On 11 December 2013, the European Commission (“Commission”) sanctioned pharmaceutical firms Johnson & Johnson and Novartis with fines totaling EUR 16.3 million over a co-promotion agreement which allegedly delayed the sale of generic versions of pain killer Fentanyl in the Netherlands.
Johnson & Johnson initially developed and commercialised Fentanyl in the 1960s. In the Netherlands, patent protection for the Fentanyl depot patch expired in 2005 and Sandoz (a subsidiary of Novartis) was on the verge of launching its generic fentanyl patch. According to the Commission, it had already purchased packaging material and obtained market authorizations.
But eventually, Sandoz did not enter the market. Instead, it concluded a co-promotion agreement with Janssen-Cilag (a subsidiary of Johnson & Johnson). The Commission considered that co-promotion was merely a pretext and that the agreement actually aimed to discourage Sandoz from entering the market. In support of this conclusion, the Commission cites incriminating references in internal documents and also alleges that (i) Johnson & Johnson’s relevant patents had already expired; (ii) the agreement involved monthly payments to Sandoz exceeding the profits that Sandoz expected from generic entry; (iii) the agreement was terminated when a third party was about to launch generic fentanyl; and (iv) Sandoz hardly engaged in any co-promotion activities.

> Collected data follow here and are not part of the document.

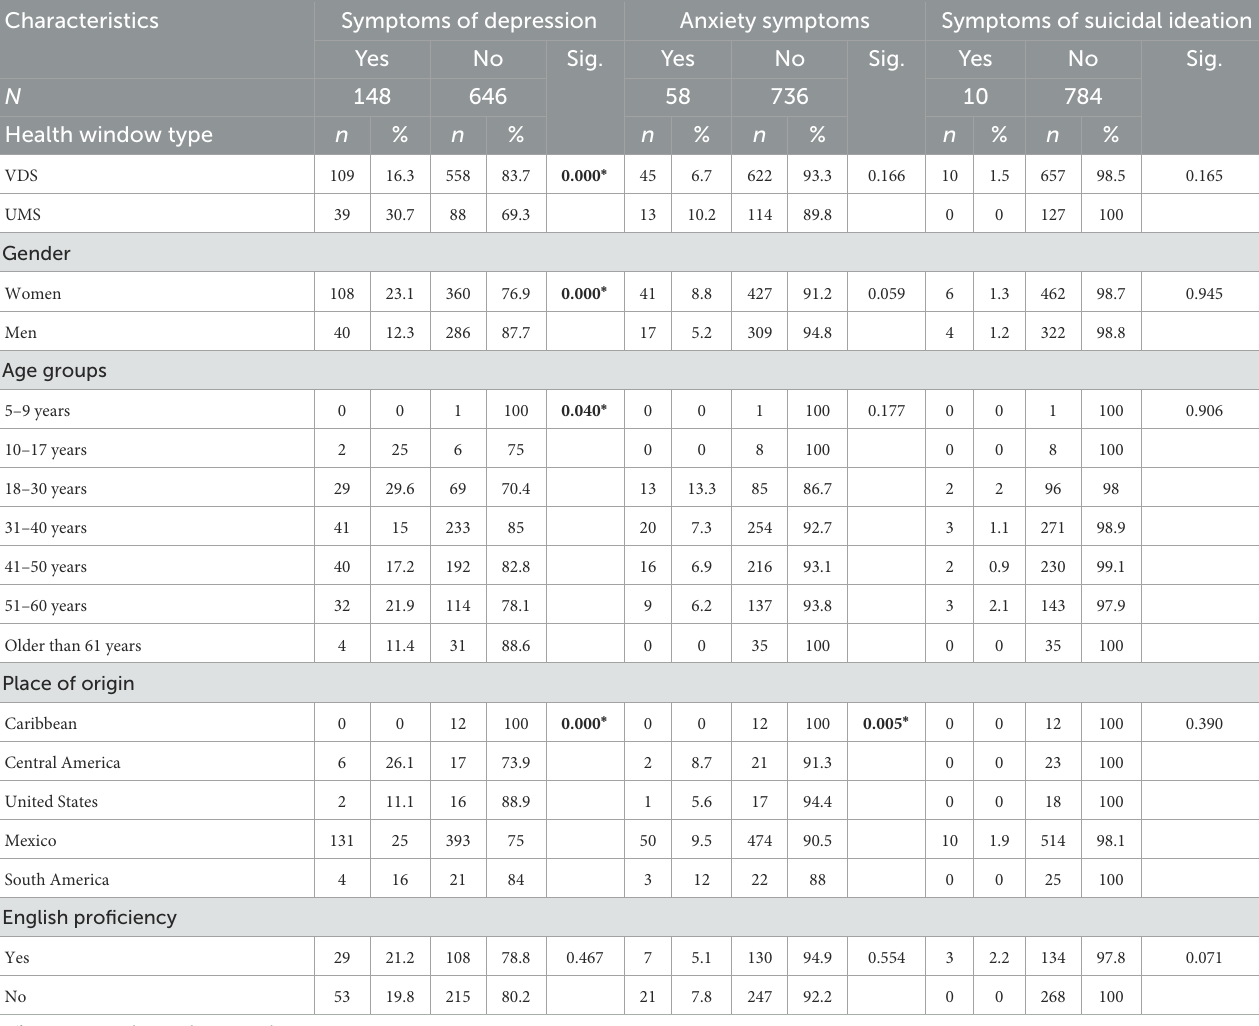
TABLE 2 Distribution of sociodemographic characteristics among the population with or without mental health symptoms/problems of depression, anxiety, suicidal ideation for screenings done at HW and MHU during 2021. Characteristics Symptoms of depression Anxiety symptoms Symptoms of suicidal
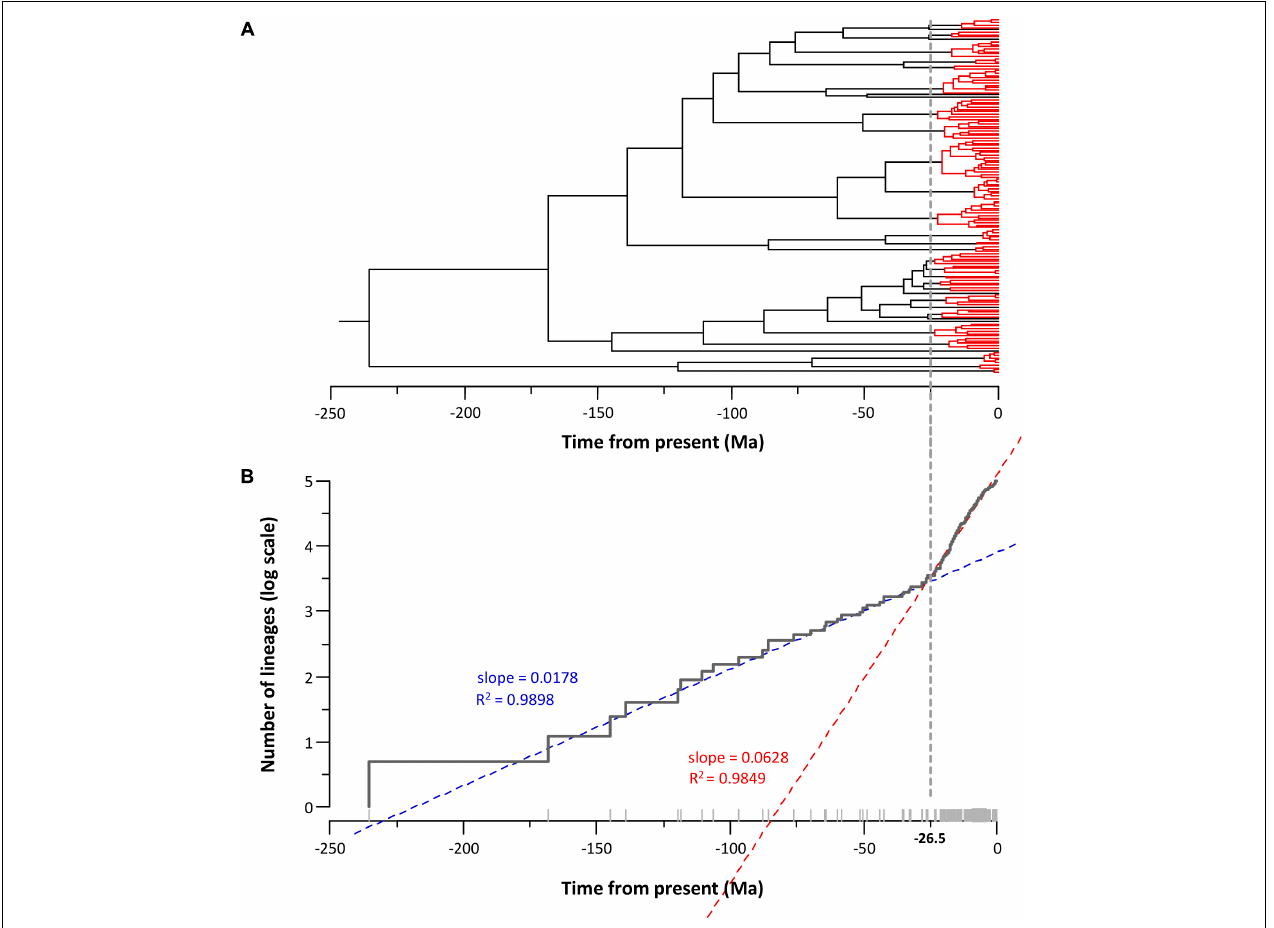
FIGURE 5 | Aeromonas diversification. (A) Aeromonas chronogram showing the temporal node distribution. Nodes posterior to –25 Ma (breakpoint) are marked in red. (B) LTT plot corresponding to the chronogram showing the breakpoint and the linear adjustment of the two segments (before and after the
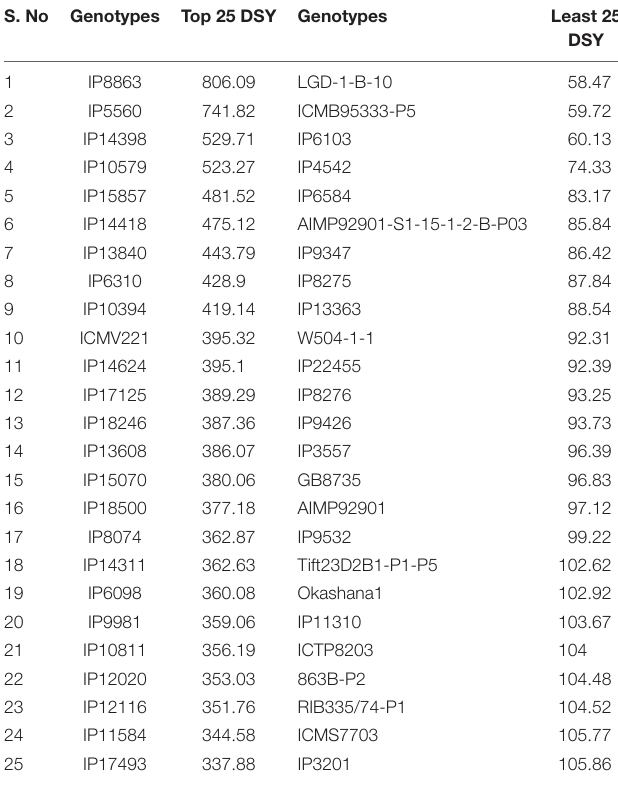
TABLE 4 | Dry stover yield (DSY) for top and least 25 genotypes under N 0 condition (derived from pooled data of three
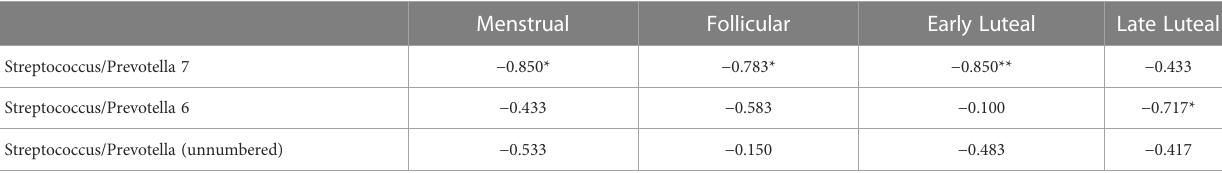
TABLE 1 Correlation of the abundance ratios of bacterial genera in menstrual cycles. Menstrual Follicular Early Luteal Late Luteal − 0.850* −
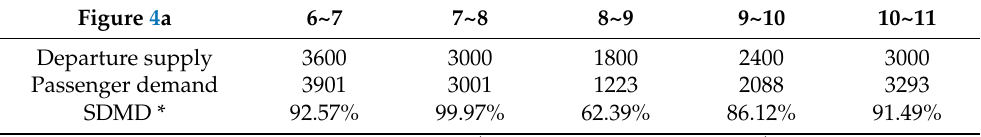
Figure 5. Supply and demand matching diagram under scenario 1. ( a ) Supply and demand matching diagram of multi-cycle train timetable. ( b ) Supply and demand matching diagram of single-cycle train timetable. Table 4. Details of supply and demand matching degree of multi-cycle timetable in scenario 1.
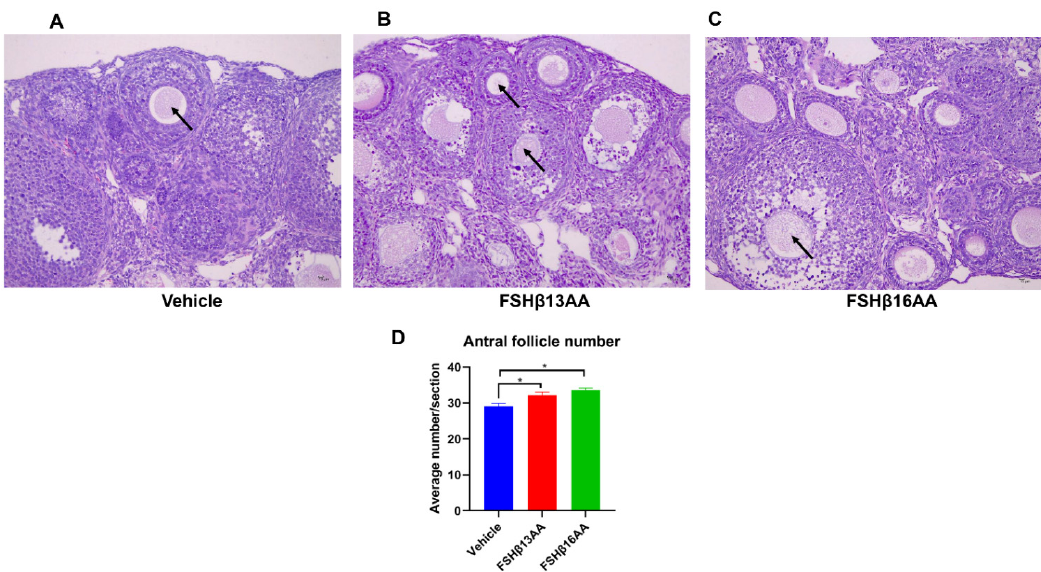
Figure 5. FSH β 13AA/FSH β 16AA on days 25 to 28 promote the ovarian follicular development in prepubertal female mice. Representative images of the antral follicles (arrow) from the vehicle ‐ in ‐ jected control mice ( A ), FSH β 13AA ‐ ( B ) or FSH β 16AA ‐ injected ( C ) females. ( D ) Morphometric anal ‐ yses of the antral follicle number from at least three ovaries/group. Tissues were stained with H&E (×200, scale bar = 10 μ m). Data are mean ± SEM. * p < 0.05.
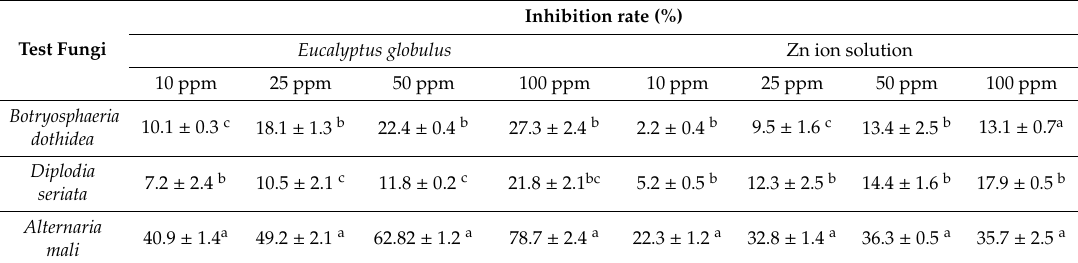
Table1. In vitroinhibitoryrate(%)ofphytopathogenicfungiusingdi ff erentconcentrationsof Eucalyptus globulus leaf extract and Zn ion solution.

This is the second pay-for-delay case for the Commission, after the Lundbeck decision adopted in June 2013 (see our post here). Commissioner Almunia noted in a statement that “[Lundbeck] involved a so-called ‘patent settlement’, in contrast to today’s decision which does not relate in any way to intellectual property matters. However, in both cases the logic is the same: a company was paying its competitor to delay the entry on the market of the generic version of its drug”. Going forward, Commissioner Almunia reminded that the enforcement of antitrust rules in the pharma sector remains a “top priority”. The Commission is currently scrutinizing two more pay-for-delay cases: Servier and Cephalon/ Teva.